* [Extrait à lire]:
::::::
Fierté dans la capitale : « On doit respecter toutes les parties de nos identités, » dit le francophone Francesco MacAllister-Caruso
[ENTREVUE EXPRESS]
QUI :
Francesco MacAllister-Caruso est coprésident du conseil d’administration et directeur des affaires francophones de Fierté dans la capitale.
LE CONTEXTE :
Le festival de Fierté dans la capitale a lieu du 19 au 27 août un peu partout dans la région d’Ottawa. Le défilé de la fierté se tiendra le 27 août.
L’ENJEU :
En tant que Franco-Ontarien, Francesco travaille à améliorer l’offre et l’accessibilité aux activités de Fierté dans la capitale pour les francophones LGBTQ+. Iel nous parle aussi de l’importance des activités de la fierté dans le contexte social actuel.
« Quel est l’historique de Fierté dans la capitale?
Notre organisation a été créée à partir d’un organisme précédent qui avait fermé ses portes. Nous avons ouvert les nôtres en 2015. Depuis ce temps, nous organisons le défilé et le festival de la Fierté en été. Depuis 2019, nous organisons aussi la fierté hivernale en janvier et février.
Quelle est l’importance de Fierté dans la capitale dans la communauté LGBTQ+?
La fierté était d’abord un mouvement de protestation contre les injustices. À mesure qu’on a gagné des droits, c’est aussi devenu un moyen de célébration pour se rappeler nos victoires précédentes. Mais aujourd’hui, on voit une montée de la haine anti-queer et surtout, anti-trans. La fierté est un bon rappel qu’il faut continuer à lutter.
À Ottawa, on fait ça à la fin août parce que c’est l’anniversaire de la manifestation We Demand (1971), la première manifestation canadienne à grande échelle à exiger des droits queers et trans.
Ottawa n’a pas échappé aux manifestations anti-drag dans les derniers mois. Comment réagissez-vous en tant qu’organisme?
Ça nous désole de voir qu’on fait encore face à cette haine-là. Des droits qui ont été décidés il y a bien longtemps réapparaissent dans le »débat public ». Nous avons vu nos propres événements se faire cibler par des groupes d’extrême droite. Nous avons aussi vu des membres de la communauté se faire lancer des jurons, se faire battre et voler. Nous insistons sur le besoin de continuer de lutter tout en continuant de célébrer.
Quels sont les événements phares de la programmation?
La programmation se veut un espace où tout le monde peut se sentir accueilli et à l’aise. L’événement que tout le monde connaît est le défilé de la fierté. Mais il y a aussi, par exemple, le concours de la fierté, où des artistes drags vont compétitionner pour différents titres, plusieurs activités familiales, des estrades communautaires accessibles gratuitement, etc. Il y a aussi des activités plus ciblées sur la sensibilisation : un panel de discussion sur les droits trans, un atelier sur la fierté dans les milieux de travail.
En quoi consiste votre travail pour bonifier l’offre francophone?
Les espaces qui se disent bilingues sont souvent des espaces anglophones qui ajoutent des affiches en français, souvent mal traduites. Ma mission est de m’assurer que l’offre est concrète. On a des activités en français et des partenariats avec des organismes communautaires pour soutenir leur programmation.
::::::
* [Données sources]:
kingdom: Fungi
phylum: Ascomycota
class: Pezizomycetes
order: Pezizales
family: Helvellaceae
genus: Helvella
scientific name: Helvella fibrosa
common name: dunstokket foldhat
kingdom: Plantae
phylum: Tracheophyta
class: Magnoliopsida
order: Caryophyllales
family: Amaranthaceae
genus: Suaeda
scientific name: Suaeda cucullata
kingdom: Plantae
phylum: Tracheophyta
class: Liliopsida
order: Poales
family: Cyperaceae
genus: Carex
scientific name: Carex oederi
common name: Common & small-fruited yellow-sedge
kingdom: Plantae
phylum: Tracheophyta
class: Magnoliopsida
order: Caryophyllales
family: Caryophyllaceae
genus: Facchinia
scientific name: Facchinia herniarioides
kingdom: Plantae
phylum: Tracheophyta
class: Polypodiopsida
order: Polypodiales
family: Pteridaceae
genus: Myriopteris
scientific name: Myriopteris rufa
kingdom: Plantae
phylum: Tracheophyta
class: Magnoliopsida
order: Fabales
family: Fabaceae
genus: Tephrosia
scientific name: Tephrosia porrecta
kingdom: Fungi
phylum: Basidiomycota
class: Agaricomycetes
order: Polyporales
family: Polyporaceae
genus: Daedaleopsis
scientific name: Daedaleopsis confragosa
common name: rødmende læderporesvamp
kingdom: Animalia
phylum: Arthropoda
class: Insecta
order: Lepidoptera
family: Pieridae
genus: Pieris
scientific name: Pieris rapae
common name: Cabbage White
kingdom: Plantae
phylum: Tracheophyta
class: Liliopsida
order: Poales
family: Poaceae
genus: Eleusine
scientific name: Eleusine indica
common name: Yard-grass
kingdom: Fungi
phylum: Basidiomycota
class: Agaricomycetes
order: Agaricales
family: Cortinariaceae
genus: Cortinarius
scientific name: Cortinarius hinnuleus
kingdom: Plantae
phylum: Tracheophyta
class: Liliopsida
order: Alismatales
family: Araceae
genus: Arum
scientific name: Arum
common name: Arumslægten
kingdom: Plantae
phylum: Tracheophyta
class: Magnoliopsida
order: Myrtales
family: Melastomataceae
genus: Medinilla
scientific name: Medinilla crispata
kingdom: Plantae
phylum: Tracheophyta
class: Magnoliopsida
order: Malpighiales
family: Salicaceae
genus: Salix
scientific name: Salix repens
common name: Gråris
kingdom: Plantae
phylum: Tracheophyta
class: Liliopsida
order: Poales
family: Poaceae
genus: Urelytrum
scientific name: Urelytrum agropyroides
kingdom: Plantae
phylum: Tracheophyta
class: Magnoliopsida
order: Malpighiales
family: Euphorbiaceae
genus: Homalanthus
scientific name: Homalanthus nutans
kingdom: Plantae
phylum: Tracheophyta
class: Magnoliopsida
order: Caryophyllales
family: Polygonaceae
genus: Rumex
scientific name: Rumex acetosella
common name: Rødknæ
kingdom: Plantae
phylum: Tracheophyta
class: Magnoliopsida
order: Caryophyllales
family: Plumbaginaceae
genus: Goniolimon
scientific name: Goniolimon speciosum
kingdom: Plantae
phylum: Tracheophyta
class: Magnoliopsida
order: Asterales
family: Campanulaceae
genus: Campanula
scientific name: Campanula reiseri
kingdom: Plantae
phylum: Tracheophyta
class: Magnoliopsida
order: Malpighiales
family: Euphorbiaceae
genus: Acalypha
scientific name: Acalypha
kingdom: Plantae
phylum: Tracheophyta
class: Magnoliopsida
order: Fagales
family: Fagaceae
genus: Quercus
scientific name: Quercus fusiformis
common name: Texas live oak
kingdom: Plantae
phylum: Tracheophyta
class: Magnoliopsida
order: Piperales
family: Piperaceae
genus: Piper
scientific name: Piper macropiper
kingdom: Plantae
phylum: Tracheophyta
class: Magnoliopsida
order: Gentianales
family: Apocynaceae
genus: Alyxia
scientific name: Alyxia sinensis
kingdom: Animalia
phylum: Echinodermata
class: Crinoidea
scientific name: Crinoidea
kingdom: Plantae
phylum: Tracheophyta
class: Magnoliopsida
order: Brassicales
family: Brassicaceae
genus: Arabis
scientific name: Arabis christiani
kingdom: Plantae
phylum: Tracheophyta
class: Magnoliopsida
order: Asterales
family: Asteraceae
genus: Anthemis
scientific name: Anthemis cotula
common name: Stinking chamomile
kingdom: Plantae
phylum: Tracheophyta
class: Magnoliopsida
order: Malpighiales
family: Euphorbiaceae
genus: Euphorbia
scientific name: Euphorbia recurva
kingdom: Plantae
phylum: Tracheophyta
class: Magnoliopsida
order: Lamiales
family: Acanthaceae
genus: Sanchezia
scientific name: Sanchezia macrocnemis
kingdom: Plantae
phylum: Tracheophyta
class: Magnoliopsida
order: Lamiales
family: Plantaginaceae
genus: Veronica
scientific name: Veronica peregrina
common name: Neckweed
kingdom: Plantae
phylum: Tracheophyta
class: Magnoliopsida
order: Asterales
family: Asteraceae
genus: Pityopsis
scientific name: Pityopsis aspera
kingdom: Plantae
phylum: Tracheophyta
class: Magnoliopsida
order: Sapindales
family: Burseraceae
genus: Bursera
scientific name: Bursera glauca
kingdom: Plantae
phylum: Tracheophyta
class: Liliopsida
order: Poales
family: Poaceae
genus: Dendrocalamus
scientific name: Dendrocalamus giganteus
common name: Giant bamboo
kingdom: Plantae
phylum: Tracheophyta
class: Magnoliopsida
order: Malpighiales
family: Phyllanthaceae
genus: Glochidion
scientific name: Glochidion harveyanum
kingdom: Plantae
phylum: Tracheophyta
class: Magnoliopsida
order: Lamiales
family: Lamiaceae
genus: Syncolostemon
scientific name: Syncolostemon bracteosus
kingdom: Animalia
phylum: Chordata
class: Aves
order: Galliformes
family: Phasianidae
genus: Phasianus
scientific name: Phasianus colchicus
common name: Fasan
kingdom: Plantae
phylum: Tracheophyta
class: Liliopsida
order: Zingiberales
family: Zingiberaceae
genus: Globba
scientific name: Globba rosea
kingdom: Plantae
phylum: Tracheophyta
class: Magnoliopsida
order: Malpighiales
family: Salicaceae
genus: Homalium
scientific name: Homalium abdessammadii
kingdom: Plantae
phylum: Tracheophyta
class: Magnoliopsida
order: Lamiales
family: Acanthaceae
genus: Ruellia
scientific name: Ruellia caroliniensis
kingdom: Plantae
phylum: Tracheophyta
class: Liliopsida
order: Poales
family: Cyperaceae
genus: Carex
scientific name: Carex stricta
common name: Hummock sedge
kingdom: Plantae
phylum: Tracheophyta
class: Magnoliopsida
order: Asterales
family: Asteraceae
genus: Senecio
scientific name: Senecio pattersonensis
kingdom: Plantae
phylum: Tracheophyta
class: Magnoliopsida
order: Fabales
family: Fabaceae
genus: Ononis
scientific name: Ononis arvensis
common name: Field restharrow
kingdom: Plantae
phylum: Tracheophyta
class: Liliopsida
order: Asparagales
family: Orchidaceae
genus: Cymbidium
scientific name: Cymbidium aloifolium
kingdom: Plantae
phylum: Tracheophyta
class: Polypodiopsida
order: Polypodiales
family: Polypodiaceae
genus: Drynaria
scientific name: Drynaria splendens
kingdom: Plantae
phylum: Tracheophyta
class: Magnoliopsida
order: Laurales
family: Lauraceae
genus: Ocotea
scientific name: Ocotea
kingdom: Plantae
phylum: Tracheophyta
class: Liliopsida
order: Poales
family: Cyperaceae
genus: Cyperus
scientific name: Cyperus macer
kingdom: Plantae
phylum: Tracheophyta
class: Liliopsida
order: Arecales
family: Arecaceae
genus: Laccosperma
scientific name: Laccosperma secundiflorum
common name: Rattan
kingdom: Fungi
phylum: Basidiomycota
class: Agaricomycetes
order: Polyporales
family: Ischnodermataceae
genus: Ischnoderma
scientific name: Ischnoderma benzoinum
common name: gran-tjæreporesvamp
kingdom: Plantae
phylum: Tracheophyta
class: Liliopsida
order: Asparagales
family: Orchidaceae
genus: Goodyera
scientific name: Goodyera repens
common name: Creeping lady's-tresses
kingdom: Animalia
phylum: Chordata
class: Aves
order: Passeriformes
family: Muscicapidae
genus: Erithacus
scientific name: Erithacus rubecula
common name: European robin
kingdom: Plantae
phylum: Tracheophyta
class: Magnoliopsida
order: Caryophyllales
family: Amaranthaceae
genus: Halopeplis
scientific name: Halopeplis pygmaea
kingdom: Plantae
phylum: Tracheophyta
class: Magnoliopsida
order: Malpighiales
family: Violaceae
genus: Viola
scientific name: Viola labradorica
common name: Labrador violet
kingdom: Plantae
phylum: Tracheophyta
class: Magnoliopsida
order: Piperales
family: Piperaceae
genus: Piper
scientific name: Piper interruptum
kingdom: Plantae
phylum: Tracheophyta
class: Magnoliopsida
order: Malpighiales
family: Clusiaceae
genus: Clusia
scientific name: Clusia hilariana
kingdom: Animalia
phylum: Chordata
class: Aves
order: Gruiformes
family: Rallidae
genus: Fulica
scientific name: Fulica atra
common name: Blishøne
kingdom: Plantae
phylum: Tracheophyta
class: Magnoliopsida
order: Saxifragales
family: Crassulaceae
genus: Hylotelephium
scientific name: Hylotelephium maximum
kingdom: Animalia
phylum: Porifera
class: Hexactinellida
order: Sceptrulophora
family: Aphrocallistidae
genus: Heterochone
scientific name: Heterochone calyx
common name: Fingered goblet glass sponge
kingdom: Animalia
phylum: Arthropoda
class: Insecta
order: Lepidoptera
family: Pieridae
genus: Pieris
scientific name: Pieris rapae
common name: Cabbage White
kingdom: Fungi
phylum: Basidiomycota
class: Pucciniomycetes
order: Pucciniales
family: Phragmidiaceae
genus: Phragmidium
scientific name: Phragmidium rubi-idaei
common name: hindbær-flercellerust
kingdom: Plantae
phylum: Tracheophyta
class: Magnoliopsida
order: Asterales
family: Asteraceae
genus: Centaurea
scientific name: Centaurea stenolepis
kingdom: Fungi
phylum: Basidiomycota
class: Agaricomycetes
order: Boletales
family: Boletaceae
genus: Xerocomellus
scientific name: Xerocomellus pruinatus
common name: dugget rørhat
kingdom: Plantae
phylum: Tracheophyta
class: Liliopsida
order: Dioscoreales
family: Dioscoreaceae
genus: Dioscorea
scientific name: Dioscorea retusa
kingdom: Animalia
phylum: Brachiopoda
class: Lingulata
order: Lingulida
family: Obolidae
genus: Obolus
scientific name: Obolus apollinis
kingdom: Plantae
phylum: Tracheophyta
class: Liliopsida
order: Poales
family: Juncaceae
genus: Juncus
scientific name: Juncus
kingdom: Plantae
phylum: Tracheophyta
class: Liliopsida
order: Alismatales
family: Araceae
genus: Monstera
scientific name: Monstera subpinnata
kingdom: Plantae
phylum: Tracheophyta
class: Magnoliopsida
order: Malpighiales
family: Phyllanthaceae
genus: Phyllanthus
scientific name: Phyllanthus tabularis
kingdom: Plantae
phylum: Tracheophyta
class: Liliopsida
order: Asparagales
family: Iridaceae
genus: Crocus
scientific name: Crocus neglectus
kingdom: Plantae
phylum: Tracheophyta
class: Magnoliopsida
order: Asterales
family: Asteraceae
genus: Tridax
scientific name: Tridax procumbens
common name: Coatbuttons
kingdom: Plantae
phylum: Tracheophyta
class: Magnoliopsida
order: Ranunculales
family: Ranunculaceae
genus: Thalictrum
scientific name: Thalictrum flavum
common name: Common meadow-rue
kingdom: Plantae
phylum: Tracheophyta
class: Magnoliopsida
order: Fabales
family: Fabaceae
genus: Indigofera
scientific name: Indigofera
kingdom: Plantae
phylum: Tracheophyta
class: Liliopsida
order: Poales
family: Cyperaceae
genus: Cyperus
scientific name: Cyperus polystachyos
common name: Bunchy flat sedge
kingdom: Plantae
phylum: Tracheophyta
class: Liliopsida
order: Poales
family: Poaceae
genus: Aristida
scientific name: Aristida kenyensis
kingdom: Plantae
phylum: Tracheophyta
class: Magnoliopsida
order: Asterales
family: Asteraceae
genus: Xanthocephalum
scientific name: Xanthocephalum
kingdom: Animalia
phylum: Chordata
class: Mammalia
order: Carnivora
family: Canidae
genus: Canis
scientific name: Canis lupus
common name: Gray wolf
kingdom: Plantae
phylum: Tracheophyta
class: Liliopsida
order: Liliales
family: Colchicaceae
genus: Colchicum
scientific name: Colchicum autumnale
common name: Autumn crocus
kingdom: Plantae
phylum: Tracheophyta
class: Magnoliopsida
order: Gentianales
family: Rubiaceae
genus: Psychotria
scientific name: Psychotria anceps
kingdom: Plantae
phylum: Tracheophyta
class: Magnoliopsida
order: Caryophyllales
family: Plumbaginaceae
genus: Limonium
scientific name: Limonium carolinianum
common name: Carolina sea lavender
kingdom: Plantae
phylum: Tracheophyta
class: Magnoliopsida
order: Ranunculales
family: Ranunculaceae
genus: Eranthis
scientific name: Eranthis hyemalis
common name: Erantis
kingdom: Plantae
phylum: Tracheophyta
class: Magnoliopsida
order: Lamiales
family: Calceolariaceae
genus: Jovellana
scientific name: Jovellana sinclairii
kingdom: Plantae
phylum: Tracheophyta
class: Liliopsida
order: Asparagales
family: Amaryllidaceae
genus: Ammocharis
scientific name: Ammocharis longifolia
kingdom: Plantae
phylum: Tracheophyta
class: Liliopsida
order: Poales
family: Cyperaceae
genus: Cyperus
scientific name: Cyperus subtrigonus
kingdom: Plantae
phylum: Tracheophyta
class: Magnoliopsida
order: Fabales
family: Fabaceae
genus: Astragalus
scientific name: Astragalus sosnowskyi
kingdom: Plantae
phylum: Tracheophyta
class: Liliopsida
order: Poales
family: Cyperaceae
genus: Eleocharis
::::::
* [Série d'exercices]:
[a] Dans la liste, recopiez à l'identique le passage qui s'ouvre sur la ligne contenant « order: Passeriformes » et se ferme sur celle contenant « family: Phragmidiaceae », ces deux lignes comprises.
[b] Prolongez l'entrevue consacrée à Fierté dans la capitale en partant de sa dernière phrase.

* [Réponses par exercice]:
[a]
order: Passeriformes
family: Muscicapidae
genus: Erithacus
scientific name: Erithacus rubecula
common name: European robin
kingdom: Plantae
phylum: Tracheophyta
class: Magnoliopsida
order: Caryophyllales
family: Amaranthaceae
genus: Halopeplis
scientific name: Halopeplis pygmaea
kingdom: Plantae
phylum: Tracheophyta
class: Magnoliopsida
order: Malpighiales
family: Violaceae
genus: Viola
scientific name: Viola labradorica
common name: Labrador violet
kingdom: Plantae
phylum: Tracheophyta
class: Magnoliopsida
order: Piperales
family: Piperaceae
genus: Piper
scientific name: Piper interruptum
kingdom: Plantae
phylum: Tracheophyta
class: Magnoliopsida
order: Malpighiales
family: Clusiaceae
genus: Clusia
scientific name: Clusia hilariana
kingdom: Animalia
phylum: Chordata
class: Aves
order: Gruiformes
family: Rallidae
genus: Fulica
scientific name: Fulica atra
common name: Blishøne
kingdom: Plantae
phylum: Tracheophyta
class: Magnoliopsida
order: Saxifragales
family: Crassulaceae
genus: Hylotelephium
scientific name: Hylotelephium maximum
kingdom: Animalia
phylum: Porifera
class: Hexactinellida
order: Sceptrulophora
family: Aphrocallistidae
genus: Heterochone
scientific name: Heterochone calyx
common name: Fingered goblet glass sponge
kingdom: Animalia
phylum: Arthropoda
class: Insecta
order: Lepidoptera
family: Pieridae
genus: Pieris
scientific name: Pieris rapae
common name: Cabbage White
kingdom: Fungi
phylum: Basidiomycota
class: Pucciniomycetes
order: Pucciniales
family: Phragmidiaceae

[b]
Par exemple, on travaille avec Jeunesse Idem, un organisme de Gatineau qui organise des spectacles de drag francophones. Il y a d’autres exemples dans notre guide de la fierté.
D’un côté, on mise sur des événements propres aux francophones. De l’autre, on améliore notre communication générale. Je m’assure que tout est bien traduit, mais aussi qu’on parle de ce qui nous intéresse. On espère montrer aux francophones qu’être queer n’est pas obligé de se passer uniquement en anglais. On doit respecter toutes les parties de nos identités si on veut vraiment célébrer ensemble.
Vous vous identifiez vous-même comme fier Franco-Ontarien queer et non binaire. Comment se vit cette identité?
Le français est une langue explicitement genrée et très prescriptive. C’est difficile d’exprimer nos identités non binaires, mais ça se fait. Il y a une personne sur notre conseil d’administration qui est traducteur pour le gouvernement. L’un de ses projets préférés est de montrer comment on peut s’exprimer en français d’une façon moins genrée.
Par exemple, on fait de la sensibilisation sur l’utilisation des pronoms. En anglais, tu peux utiliser le they/them. En français, tu peux utiliser le iel, mais il faut aussi préciser les accords.
Dans les cercles plus prescriptifs, on a tendance à dire que le non genré vient de l’anglais et que ce n’est ni possible ni désirable en francophonie. Nous, on explique qu’il y a bel et bien des francophones non binaires. Ça vient de notre désir de s’exprimer dans notre langue, et non d’anglophones qui imposent leur vision.
Comment peut-on se poser en allié?
Une des façons, c’est d’intervenir quand on entend des propos haineux ou déplacés.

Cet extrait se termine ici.